抜粋本文:
========================================================================
ネットのなかをふらふらしていると思いもかけないものに出くわすことはよくあることだが、こないだ、ケルアックのことを調べてネットのなかを動いていたら、思いもかけないニュースにぶつかった。NEWSがケルアックを歌っているというのである。ジャニーズ事務所のNEWSが、である。え?なに?
(「本の雑誌」2014年10月号 南の話200「美しい恋にするよ」より)

という書き出しから始まり、まず青山さんは、この歌詞と小説のリンクの第一発見者であるDaichi Tanaka(@Daaaaa2)さん(現在はアカウント削除されている)のツイートを見つけた話を綴っていた。そこからそれに対するNEWSファンの反応やNAVERのまとめまで目を通され、実際にNEWSの「チャンカパーナ」を聴いてみたそうだ。

なるほど、ぼくの翻訳の言葉がほぼそのままつかわれている。「美しい恋にするよ」にいたっては、メンバー四人がそれぞれに情感をこめて歌う、というよりは、台詞のように語っていて、とても印象的だ。

ごくり、と唾を飲み込む。NAVERのまとめの中にもある通り、我々ファンが一番恐れていることは、「オン・ザ・ロード」の著者側がこれを盗作として指摘し「チャンカパーナ」という作品がネガティブな方向での脚光を浴びることだった。というのも、この「チャンカパーナ」と「オン・ザ・ロード」の類似関係、メンバー本人たちから言及されたことも今まで一度もなく、また作詞者Hacchin' Mayaさんからの解説を聞く機会もないまま、ここまで来ている。そもそもNEWS本人たちがこの類似関係を把握しているのかさえも分かっていない謎の事件となっていたが、翻訳者の青山南さんがネットで発見したくらいなので、やはりリリース時に承認をとっていた訳ではないことが分かった。青山さんの文章に目を通していく内にだんだんと緊張度が増してくる。一番大事なところはこれを受けた、青山さんの感想である。

うれしかった、というのが、それを聴いたときの最初の感想。
(中略)
訳文をつかわれた訳者自身の最初の感想は、うれしかった、というものである。

ほっ、と胸を撫で下ろした。青山さんがNEWSの「チャンカパーナ」を好意的に捉えてくださったことに安心して涙が出そうだった。そこから青山さんは版元の河出書房新社の社員の方に早速この大発見のニュースをメールで伝えたという。社員の方も全く知らなかったとのことで、咄嗟の反応は青山さんと同じく「NEWSが歌っているなんて、嬉しい」という反応だったそうだ。そして、それを受けて河出中が盛り上がり、他の社員が上述の私のブログ記事を見つけて来て、青山さんに報告したのだという。
========================================================================
やること:
1. 「チャンカパーナ」についての文章によれば、青山さんは大発見のニュースを誰に、どのような手段で伝えたか。
2. 次の(a)〜(c)が「チャンカパーナ」についての文章と合っているかを、それぞれ「はい」か「いいえ」で答え、判断の決め手となる本文の言葉をそのまま引用せよ。
(a) 「チャンカパーナ」の作詞者はHacchin' Mayaである。
(b) 河出書房新社の社員は、以前からNEWSがこの訳文を歌っていることを知っていた。
(c) 青山さんが「チャンカパーナ」を聴いたときの最初の感想は、うれしかったというものだった。
3. 「チャンカパーナ」についての文章を、最後の文の後から書き継げ。
後に続く記録は、この作業では使わない。

提供データ:
========================================================================
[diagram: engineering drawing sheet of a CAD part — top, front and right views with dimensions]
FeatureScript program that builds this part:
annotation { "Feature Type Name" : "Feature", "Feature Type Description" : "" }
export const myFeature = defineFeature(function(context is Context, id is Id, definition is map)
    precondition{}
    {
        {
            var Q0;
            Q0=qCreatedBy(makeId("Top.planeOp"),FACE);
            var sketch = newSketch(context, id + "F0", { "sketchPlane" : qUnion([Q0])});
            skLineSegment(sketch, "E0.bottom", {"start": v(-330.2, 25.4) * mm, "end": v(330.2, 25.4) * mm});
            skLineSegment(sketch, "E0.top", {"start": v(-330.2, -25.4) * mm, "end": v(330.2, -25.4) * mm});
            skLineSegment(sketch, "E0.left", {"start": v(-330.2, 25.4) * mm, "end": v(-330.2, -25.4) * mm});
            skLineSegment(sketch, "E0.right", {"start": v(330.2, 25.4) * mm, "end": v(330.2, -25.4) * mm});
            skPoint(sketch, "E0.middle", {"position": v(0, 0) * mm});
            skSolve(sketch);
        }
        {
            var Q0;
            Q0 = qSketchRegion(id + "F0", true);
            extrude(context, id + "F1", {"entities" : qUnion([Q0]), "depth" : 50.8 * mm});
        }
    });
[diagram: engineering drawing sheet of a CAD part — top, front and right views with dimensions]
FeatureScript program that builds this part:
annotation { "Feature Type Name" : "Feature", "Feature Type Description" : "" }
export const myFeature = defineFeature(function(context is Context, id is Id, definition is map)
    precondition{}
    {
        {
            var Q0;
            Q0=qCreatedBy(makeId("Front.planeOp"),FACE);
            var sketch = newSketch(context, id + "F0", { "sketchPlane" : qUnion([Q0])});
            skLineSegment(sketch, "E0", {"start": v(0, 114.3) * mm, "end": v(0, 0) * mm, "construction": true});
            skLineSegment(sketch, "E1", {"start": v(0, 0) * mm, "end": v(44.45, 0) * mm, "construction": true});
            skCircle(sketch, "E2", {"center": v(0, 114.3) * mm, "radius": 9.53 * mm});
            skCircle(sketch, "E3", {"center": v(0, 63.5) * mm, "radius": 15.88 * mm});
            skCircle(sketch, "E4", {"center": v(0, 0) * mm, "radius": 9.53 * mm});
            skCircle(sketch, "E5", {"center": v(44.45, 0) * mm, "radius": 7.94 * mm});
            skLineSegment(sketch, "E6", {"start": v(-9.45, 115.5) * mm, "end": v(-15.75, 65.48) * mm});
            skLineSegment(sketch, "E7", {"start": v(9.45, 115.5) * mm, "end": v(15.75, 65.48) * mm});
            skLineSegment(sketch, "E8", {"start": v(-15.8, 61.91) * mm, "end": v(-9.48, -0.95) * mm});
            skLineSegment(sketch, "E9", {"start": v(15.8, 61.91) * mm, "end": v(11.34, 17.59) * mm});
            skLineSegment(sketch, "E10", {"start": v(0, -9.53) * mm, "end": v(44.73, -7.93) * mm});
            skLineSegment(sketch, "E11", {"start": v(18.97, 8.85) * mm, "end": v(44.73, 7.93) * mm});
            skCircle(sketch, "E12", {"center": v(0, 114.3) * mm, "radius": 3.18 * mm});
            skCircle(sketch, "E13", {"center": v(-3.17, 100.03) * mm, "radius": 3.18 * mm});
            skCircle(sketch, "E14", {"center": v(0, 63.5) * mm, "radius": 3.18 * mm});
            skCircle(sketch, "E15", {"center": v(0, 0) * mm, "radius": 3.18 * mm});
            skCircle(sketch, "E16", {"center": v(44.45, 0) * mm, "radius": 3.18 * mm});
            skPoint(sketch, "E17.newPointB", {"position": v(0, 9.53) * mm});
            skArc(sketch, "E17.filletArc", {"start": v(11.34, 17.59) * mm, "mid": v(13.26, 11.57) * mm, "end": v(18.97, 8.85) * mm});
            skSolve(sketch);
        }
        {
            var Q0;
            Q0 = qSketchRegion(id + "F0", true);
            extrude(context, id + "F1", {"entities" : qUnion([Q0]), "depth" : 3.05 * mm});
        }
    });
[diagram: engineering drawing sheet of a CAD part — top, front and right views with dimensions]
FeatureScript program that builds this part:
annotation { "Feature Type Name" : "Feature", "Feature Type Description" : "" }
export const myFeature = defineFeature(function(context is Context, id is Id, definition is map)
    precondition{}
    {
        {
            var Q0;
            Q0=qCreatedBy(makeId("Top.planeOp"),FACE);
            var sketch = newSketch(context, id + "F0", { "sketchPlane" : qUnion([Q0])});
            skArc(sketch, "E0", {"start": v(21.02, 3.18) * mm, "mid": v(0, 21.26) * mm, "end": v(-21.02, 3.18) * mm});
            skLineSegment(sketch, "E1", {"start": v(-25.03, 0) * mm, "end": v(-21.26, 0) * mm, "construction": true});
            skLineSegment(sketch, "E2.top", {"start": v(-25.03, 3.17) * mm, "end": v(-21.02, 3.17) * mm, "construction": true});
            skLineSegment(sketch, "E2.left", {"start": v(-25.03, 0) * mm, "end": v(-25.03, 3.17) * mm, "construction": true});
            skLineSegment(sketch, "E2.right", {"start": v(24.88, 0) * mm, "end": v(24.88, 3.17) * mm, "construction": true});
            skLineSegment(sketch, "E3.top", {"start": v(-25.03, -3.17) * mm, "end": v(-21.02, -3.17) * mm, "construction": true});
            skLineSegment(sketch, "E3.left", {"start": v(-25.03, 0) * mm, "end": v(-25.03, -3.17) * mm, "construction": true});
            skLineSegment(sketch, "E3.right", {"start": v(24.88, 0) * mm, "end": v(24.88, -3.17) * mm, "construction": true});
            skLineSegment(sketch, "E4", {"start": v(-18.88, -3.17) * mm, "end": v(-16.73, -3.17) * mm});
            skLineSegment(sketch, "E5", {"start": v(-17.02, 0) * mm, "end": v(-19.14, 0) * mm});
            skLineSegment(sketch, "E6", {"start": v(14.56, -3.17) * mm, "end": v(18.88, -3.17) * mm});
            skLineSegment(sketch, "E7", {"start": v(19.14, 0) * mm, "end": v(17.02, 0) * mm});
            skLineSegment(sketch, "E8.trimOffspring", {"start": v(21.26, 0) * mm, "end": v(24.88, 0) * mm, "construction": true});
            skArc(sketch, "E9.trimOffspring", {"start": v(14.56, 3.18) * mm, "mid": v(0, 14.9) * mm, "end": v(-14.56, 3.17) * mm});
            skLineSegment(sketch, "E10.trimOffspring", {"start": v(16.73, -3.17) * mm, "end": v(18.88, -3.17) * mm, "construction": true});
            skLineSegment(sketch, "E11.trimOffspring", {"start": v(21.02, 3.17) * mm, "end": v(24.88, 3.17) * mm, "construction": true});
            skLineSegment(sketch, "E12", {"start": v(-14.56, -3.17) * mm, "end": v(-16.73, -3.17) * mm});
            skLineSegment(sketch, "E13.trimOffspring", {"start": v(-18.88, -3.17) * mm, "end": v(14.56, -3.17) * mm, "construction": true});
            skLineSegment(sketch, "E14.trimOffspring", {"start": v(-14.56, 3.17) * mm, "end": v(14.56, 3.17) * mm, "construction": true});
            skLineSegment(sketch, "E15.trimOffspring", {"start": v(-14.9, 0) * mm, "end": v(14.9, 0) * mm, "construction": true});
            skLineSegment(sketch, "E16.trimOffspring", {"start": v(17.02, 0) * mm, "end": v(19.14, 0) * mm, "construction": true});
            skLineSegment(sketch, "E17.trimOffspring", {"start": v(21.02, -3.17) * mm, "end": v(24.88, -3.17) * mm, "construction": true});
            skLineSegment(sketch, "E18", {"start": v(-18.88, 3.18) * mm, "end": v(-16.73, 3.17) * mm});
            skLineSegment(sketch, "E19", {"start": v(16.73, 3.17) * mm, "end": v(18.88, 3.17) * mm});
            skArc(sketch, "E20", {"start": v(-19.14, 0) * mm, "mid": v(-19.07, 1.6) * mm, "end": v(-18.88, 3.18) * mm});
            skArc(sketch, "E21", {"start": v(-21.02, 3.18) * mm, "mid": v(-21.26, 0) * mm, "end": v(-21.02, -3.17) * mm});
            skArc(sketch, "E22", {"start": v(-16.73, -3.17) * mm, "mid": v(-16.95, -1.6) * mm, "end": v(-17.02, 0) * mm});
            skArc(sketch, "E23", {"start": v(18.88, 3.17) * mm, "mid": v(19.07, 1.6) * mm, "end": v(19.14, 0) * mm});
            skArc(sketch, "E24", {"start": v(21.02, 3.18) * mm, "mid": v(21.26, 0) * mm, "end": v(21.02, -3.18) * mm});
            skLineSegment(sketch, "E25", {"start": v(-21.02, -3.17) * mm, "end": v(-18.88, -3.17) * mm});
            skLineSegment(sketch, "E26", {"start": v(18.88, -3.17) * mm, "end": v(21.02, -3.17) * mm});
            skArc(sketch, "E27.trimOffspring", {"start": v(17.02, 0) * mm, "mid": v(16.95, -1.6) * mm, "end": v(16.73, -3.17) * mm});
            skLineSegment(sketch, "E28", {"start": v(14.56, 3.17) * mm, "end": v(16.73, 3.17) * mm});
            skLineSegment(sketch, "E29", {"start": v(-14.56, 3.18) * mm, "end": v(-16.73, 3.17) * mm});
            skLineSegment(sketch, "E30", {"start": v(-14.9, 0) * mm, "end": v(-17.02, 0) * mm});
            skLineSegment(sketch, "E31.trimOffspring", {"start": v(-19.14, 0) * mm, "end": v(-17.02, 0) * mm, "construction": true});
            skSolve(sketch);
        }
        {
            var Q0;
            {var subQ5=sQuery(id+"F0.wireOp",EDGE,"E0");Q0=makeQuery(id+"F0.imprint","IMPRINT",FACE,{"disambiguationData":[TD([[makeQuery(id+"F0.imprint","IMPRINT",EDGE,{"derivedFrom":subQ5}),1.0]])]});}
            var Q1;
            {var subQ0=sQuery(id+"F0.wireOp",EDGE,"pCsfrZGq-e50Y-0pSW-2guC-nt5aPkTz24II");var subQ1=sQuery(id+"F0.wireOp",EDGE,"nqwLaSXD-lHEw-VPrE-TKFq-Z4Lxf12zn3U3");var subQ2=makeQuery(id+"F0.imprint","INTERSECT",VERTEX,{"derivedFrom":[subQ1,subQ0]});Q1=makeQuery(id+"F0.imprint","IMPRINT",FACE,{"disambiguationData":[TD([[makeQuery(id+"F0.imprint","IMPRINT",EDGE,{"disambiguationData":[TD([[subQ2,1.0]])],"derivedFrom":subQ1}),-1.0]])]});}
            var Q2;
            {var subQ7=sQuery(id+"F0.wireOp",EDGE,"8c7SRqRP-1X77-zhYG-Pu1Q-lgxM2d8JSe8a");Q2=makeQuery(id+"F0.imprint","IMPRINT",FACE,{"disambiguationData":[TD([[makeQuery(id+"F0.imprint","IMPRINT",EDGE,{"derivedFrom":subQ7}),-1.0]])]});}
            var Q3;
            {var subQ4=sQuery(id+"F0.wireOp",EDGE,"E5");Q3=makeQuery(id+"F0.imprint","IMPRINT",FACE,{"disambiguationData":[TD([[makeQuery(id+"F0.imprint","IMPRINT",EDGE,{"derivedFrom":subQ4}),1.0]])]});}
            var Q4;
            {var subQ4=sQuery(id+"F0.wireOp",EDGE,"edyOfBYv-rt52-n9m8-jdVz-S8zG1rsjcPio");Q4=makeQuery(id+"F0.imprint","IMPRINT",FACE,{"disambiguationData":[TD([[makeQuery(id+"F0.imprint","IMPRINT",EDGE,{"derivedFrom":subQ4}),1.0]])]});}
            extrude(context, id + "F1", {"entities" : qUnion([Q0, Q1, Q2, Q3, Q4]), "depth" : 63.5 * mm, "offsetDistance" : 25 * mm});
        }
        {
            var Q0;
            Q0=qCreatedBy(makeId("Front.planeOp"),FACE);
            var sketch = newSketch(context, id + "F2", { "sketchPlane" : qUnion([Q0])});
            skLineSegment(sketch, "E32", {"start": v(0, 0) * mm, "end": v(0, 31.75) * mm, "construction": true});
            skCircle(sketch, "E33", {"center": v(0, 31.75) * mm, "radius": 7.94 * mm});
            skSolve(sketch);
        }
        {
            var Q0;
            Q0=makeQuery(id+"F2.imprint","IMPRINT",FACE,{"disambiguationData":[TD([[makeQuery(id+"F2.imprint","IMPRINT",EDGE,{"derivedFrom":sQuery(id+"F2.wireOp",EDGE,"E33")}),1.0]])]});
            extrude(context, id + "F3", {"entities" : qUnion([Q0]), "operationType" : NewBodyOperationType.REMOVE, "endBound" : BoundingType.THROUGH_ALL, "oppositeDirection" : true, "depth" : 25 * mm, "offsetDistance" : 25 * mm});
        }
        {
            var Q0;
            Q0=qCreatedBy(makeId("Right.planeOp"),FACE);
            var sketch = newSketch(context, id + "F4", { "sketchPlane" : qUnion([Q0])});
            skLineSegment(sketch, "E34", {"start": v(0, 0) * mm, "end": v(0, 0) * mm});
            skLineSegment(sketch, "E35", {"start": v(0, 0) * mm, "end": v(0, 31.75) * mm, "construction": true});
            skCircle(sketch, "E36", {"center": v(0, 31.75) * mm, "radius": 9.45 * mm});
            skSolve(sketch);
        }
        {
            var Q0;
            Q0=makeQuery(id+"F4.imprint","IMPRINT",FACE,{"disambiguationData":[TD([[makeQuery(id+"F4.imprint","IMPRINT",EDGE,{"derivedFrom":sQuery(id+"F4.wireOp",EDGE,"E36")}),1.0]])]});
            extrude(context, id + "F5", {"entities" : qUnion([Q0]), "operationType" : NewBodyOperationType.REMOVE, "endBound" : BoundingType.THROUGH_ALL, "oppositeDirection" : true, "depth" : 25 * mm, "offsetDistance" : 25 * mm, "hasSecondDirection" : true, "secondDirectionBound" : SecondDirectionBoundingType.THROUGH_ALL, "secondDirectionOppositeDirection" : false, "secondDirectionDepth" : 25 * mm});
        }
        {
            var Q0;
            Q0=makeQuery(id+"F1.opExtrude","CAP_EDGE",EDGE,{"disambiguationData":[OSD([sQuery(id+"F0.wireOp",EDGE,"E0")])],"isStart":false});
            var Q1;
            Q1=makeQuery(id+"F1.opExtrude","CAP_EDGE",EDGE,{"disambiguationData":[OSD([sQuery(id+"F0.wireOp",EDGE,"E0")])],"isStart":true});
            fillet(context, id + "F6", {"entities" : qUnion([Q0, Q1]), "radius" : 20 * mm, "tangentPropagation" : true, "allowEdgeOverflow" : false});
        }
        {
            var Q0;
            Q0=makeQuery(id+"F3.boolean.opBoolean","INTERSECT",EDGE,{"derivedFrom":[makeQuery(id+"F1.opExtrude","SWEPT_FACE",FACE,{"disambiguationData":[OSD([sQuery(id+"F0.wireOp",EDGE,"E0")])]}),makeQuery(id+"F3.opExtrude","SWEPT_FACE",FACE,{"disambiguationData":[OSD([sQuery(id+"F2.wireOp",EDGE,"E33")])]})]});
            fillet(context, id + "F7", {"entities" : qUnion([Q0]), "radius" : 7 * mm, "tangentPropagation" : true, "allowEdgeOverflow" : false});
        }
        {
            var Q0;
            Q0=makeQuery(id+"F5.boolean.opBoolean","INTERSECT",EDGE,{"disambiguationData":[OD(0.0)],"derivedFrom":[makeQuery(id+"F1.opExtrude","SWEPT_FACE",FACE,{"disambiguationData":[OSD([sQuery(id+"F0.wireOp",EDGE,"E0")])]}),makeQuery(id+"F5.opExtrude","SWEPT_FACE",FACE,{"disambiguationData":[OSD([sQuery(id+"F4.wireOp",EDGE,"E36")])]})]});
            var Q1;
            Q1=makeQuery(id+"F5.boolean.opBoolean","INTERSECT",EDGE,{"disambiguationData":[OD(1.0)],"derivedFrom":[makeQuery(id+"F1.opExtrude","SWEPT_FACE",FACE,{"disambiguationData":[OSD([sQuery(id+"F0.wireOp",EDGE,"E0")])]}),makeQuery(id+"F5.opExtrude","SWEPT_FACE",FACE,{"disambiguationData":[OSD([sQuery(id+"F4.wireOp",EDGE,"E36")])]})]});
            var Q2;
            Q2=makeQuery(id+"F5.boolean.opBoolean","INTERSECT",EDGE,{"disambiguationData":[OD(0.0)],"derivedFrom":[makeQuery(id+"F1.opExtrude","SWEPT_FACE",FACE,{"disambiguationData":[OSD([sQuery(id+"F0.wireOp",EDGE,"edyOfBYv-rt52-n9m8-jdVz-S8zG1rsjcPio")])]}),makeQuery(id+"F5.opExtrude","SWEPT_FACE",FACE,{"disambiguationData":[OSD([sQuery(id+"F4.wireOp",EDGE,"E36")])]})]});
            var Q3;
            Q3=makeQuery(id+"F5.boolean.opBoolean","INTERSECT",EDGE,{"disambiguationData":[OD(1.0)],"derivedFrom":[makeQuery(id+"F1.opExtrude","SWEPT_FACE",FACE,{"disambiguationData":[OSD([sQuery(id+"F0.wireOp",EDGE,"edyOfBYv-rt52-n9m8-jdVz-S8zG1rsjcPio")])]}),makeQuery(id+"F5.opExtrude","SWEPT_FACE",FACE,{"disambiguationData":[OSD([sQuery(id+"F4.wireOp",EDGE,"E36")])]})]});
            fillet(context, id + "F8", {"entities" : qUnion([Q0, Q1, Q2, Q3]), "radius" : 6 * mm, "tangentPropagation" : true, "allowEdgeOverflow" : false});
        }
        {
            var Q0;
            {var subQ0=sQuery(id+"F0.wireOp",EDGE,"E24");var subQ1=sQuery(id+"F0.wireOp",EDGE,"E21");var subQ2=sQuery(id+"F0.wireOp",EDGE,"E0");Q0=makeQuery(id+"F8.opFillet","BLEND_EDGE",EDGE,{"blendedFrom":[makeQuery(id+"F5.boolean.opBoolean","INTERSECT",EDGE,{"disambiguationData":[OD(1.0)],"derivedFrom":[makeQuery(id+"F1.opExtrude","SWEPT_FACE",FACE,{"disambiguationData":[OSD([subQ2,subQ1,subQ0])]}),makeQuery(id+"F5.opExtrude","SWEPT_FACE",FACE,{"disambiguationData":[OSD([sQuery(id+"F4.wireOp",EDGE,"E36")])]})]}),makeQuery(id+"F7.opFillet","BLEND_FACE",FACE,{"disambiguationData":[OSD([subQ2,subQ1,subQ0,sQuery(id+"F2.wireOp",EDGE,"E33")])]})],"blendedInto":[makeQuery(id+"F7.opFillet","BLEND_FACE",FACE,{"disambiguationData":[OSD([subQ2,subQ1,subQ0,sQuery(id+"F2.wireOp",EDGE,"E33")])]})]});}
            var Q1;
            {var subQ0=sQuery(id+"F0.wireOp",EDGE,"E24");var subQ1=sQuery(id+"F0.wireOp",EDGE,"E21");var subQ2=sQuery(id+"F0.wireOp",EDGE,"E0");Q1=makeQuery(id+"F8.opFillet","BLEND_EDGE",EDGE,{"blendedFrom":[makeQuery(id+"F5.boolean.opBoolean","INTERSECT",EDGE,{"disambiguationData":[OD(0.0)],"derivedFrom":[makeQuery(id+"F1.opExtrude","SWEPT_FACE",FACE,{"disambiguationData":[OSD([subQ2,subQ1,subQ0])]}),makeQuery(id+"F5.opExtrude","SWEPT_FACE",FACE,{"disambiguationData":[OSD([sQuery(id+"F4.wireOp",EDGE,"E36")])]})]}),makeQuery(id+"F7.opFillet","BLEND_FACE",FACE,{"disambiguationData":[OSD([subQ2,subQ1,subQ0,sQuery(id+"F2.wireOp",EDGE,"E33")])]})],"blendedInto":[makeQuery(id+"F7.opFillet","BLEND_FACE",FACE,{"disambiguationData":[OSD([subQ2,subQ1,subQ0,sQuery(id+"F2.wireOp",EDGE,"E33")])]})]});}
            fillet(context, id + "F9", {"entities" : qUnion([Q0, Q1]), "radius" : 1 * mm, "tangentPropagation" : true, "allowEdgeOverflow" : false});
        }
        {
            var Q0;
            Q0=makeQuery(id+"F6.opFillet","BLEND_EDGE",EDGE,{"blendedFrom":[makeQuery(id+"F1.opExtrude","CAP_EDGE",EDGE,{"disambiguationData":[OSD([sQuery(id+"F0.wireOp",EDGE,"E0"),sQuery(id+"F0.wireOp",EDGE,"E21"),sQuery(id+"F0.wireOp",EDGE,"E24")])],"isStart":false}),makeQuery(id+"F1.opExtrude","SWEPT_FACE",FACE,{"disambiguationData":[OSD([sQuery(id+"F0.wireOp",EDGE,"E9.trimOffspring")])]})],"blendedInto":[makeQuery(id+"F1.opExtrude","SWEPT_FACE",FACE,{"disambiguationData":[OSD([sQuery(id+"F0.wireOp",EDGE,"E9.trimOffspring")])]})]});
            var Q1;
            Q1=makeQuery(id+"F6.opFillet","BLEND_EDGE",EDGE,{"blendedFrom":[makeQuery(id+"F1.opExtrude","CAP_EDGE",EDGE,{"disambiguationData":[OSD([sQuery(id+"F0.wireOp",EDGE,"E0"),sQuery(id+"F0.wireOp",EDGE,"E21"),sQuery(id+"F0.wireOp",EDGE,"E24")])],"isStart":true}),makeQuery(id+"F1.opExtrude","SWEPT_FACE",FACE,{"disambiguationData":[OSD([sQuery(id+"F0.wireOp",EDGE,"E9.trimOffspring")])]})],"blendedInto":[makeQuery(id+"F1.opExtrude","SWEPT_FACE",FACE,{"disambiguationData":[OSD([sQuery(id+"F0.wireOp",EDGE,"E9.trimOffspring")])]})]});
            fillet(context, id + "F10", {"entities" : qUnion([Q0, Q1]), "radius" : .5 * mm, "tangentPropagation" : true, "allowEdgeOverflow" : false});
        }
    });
========================================================================
課題ごとの解答:
1. 版元の河出書房新社の社員の方に、メールで伝えた。

2.
(a) はい。「作詞者Hacchin' Mayaさん」
(b) いいえ。「社員の方も全く知らなかったとのことで」
(c) はい。「うれしかった、というのが、それを聴いたときの最初の感想。」

3.
「moarh」さんなる「25歳ジャニヲタ」のブログ。「NEWS『チャンカパーナ』の歌詞は、ジャック・ケルアックの不朽の名作『オン・ザ・ロード』のオマージュだった?!」という見出しのもと、『チャンカパーナ』の歌詞と『オン・ザ・ロード』の訳文を並べて、それはもうていねいに検証していたのである。日付は「Daichi Tanaka」さんの大発見から三日後の二月二十日。論考と言ってもいい素晴らしいレポートだ。
(中略)
NEWSのファンにもケルアックのファンにも、ぜひ読んでほしい名レポートである。

と私のブログを評して下さり、天にも昇る思いだった。ブログを書いていて今までで一番嬉しい出来事だった。元々の発見をしたのは「Daichi Tanaka」さんであり、私はそこから比較をしてブログを書いたまでだが、思いがけずご本人の目に止まり、「素晴らしいレポート」と評して頂けたことは、冥利に尽きる。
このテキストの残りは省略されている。